De conclusie is dat [gedaagde] onvoldoende feiten en omstandigheden heeft aangevoerd die tot de conclusie kunnen leiden dat de onbehoorlijke taakuitoefening door het bestuur niet aan hem te wijten is en dat hij niet nalatig is geweest in het treffen van maatregelen om de gevolgen daarvan af te wenden.
4.21. Ook zijn beroep op matiging faalt. [gedaagde] wijst hierbij op het feit dat hijzelf nog een vordering heeft op de vennootschap, evenals [O] en [P], waarvan hij indirect aandeelhouder is. Dit is een vestzak-broekzak kwestie bij een veroordeling tot aanzuivering van het boedeltekort. Als het goed is worden die vorderingen geverifieerd en voldaan.
Ook overigens geven de aard en de ernst van de kennelijk onbehoorlijke taakvervulling geen aanleiding tot matiging, evenmin als de eventuele andere oorzaken van het faillissement.
4.22. Het in algemene bewoordingen vervatte bewijsaanbod van [gedaagde] wordt gepasseerd, omdat door [gedaagde] geen feiten zijn aangevoerd die aan het voorgaande kunnen afdoen.
4.23. Het een en ander leidt tot toewijzing van de vorderingen in conventie.
4.24. De curator vordert [gedaagde] te veroordelen tot betaling van de beslagkosten. Deze vordering is gelet op het bepaalde in art. 706 Rv toewijsbaar. De door de curator opgegeven kosten zijn niet bestreden. De curator is daarbij uitgegaan van een gematigd liquidatietarief voor de drie beslagrekesten. De rechtbank zal zijn kostenbegroting volgen. De beslagkosten worden daarmee gesteld op EUR 4.259,09.

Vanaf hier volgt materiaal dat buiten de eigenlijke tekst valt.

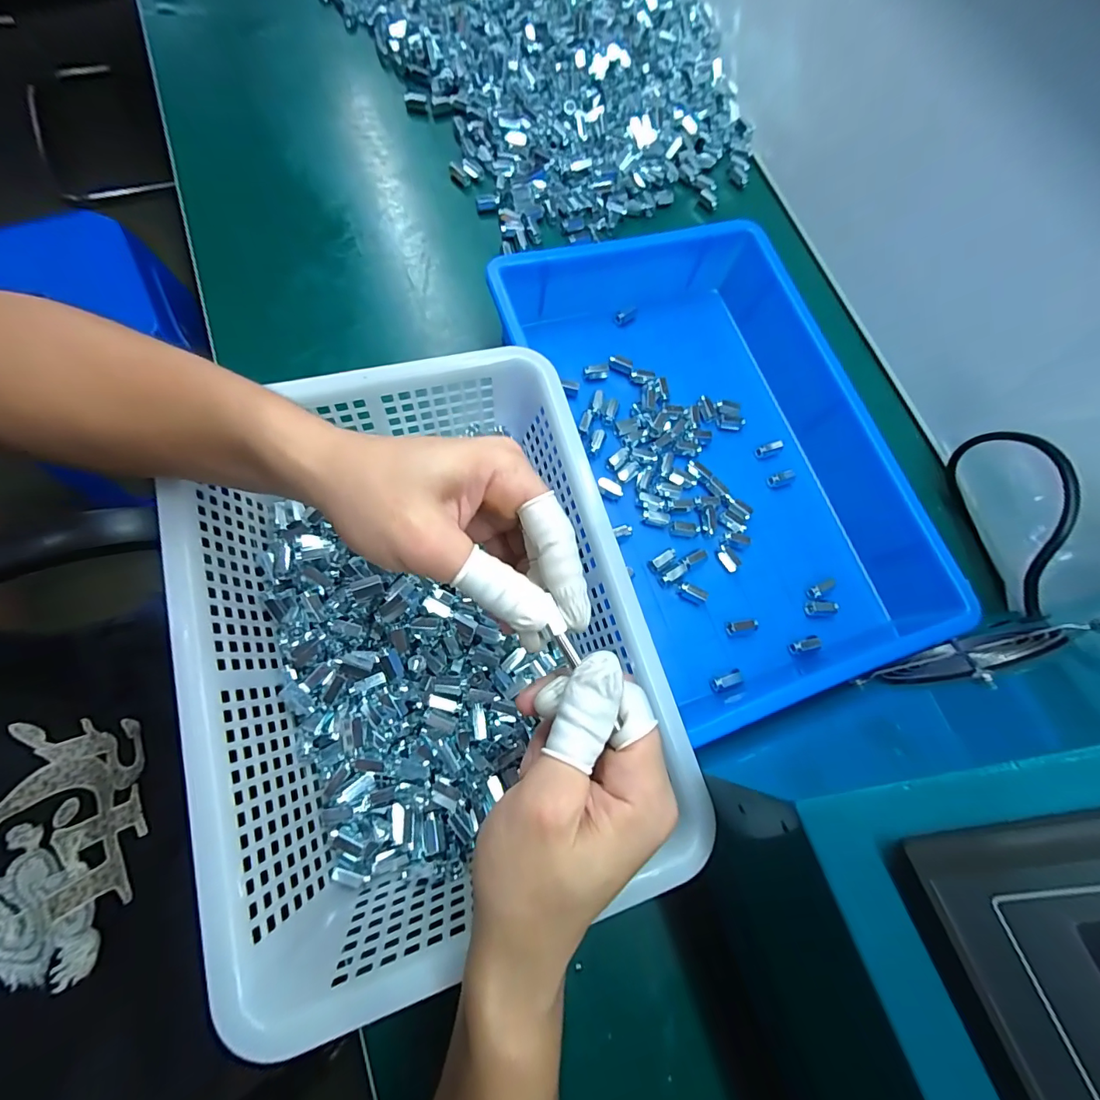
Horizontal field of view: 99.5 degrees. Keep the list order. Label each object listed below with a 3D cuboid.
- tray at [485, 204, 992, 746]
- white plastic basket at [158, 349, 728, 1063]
[{"bbox_3d":[0.129,-0.078,0.373,0.238,0.082,0.366,-19,78,-12],"label":"tray"},{"bbox_3d":[-0.067,0.047,0.286,0.228,0.120,0.313,-14,76,-11],"label":"white plastic basket"}]

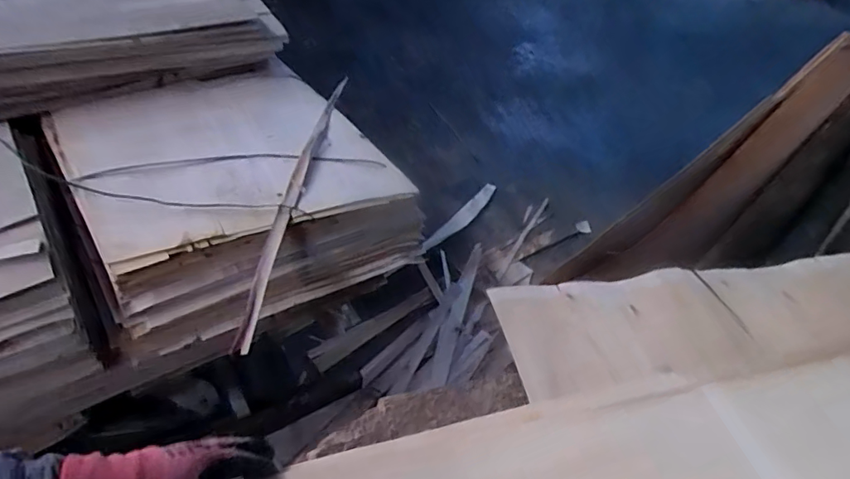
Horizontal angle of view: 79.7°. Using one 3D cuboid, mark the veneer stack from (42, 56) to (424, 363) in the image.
[{"bbox_3d":[-0.398,-0.113,1.149,0.683,0.208,0.694,-21,50,-29],"label":"veneer stack"}]

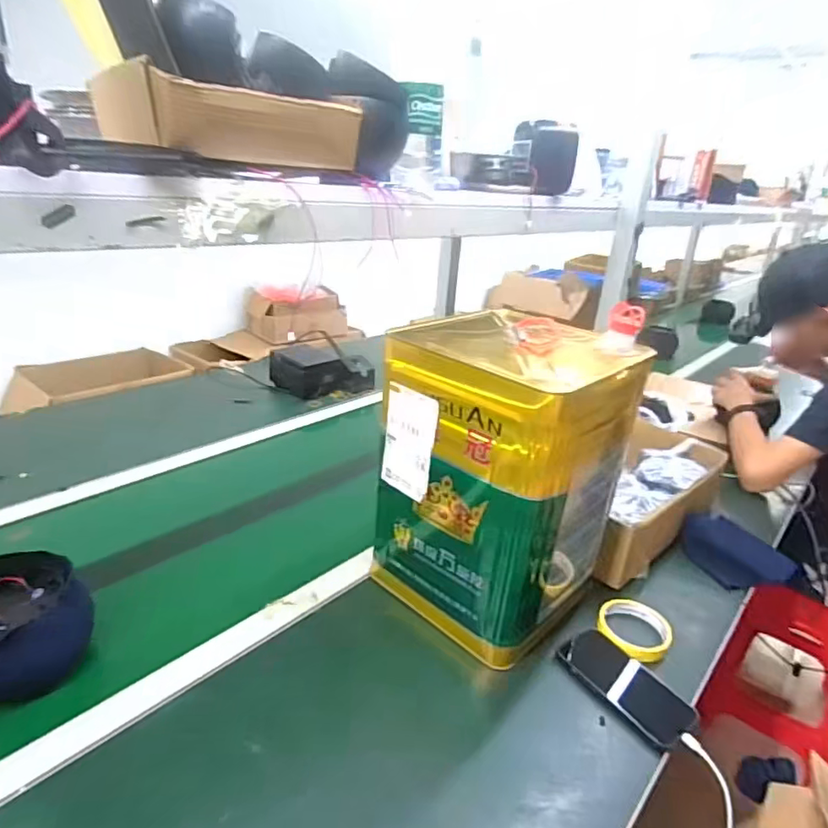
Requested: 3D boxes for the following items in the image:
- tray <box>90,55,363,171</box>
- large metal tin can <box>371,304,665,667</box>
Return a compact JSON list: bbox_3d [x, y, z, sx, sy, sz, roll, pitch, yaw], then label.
[{"bbox_3d":[-0.194,-0.297,0.573,0.210,0.061,0.194,-15,30,-38],"label":"tray"},{"bbox_3d":[0.105,0.078,0.695,0.236,0.353,0.226,23,29,36],"label":"large metal tin can"}]

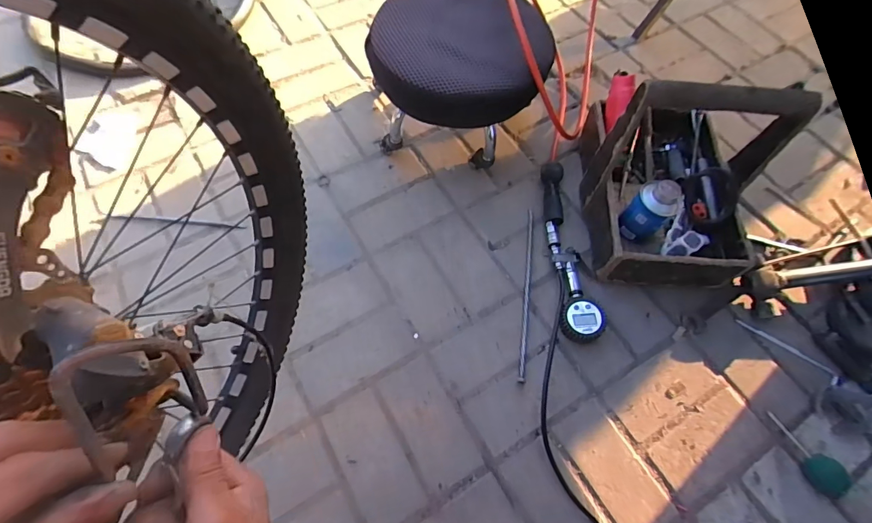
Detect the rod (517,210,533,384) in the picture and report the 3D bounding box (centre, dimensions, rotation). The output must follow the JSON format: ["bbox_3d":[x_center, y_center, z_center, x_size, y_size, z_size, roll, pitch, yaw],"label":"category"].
[{"bbox_3d":[0.162,0.052,0.747,0.011,0.011,0.326,8,65,2],"label":"rod"}]

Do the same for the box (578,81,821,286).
[{"bbox_3d":[0.408,-0.166,0.719,0.239,0.303,0.364,5,65,0],"label":"box"}]

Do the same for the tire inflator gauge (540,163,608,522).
[{"bbox_3d":[0.225,0.106,0.709,0.125,0.043,0.646,1,65,-2],"label":"tire inflator gauge"}]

4.25. [gedaagde] zal als de in het ongelijk gestelde partij in de proceskosten worden veroordeeld. De kosten aan de zijde van de curator worden begroot op:
- dagvaarding EUR 71,80
- overige explootkosten 0,00
- vast recht 4.487,00
- getuigenkosten 0,00
- deskundigen 0,00
- overige kosten 0,00
- salaris advocaat 8.027,50 (2,5 punten × tarief EUR 3.211,00)
Totaal EUR 12.586,30.
in reconventie
4.26. De voorwaarde voor de vorderingen in reconventie is dat de vorderingen in conventie worden afgewezen. Nu dit niet gebeurt, kunnen die vorderingen in reconventie onbesproken blijven. De rechtbank komt dan ook niet toe aan een beslissing over de proceskosten.
in conventie
5.1. verklaart voor recht dat [gedaagde] aansprakelijk is voor het volledig tekort van de boedel in het faillissement van Aannemersbedrijf [X] BV op grond van artikel 2:248 lid 1 jo. lid 7 BW,
5.2. veroordeelt [gedaagde] om aan de curator te betalen een bedrag van EUR 1.565.114,30 (één miljoen vijfhonderdvijfenzestigduizend éénhonderdveertien euro en dertig eurocent), vermeerderd met de wettelijke rente als bedoeld in art. 6: 119 BW over het nog niet betaalde deel van het toegewezen bedrag vanaf 6 juli 2008 tot de dag van volledige betaling,
5.3. veroordeelt [gedaagde] in de beslagkosten, tot op heden gesteld op EUR 4.259,09, vermeerderd met de wettelijke rente als bedoeld in art. 6: 119 BW over het nog niet betaalde deel van het toegewezen bedrag vanaf 6 juli 2008 tot de dag van volledige betaling,
5.4. veroordeelt [gedaagde] in de proceskosten, aan de zijde van de curator tot op heden begroot op EUR 12.586,30, vermeerderd met de wettelijke rente als bedoeld in art. 6: 119 BW over het nog niet betaalde deel van het toegewezen bedrag vanaf 6 juli 2008 tot de dag van volledige betaling,
5.5. verklaart dit vonnis in conventie tot zover uitvoerbaar bij voorraad,
in reconventie
5.6. verstaat dat de vorderingen buiten behandeling kunnen blijven.
Dit vonnis is gewezen door mrs N.W. Huijgen, O Nijhuis en R.A.van der Pol en in het openbaar uitgesproken op 18 november 2009.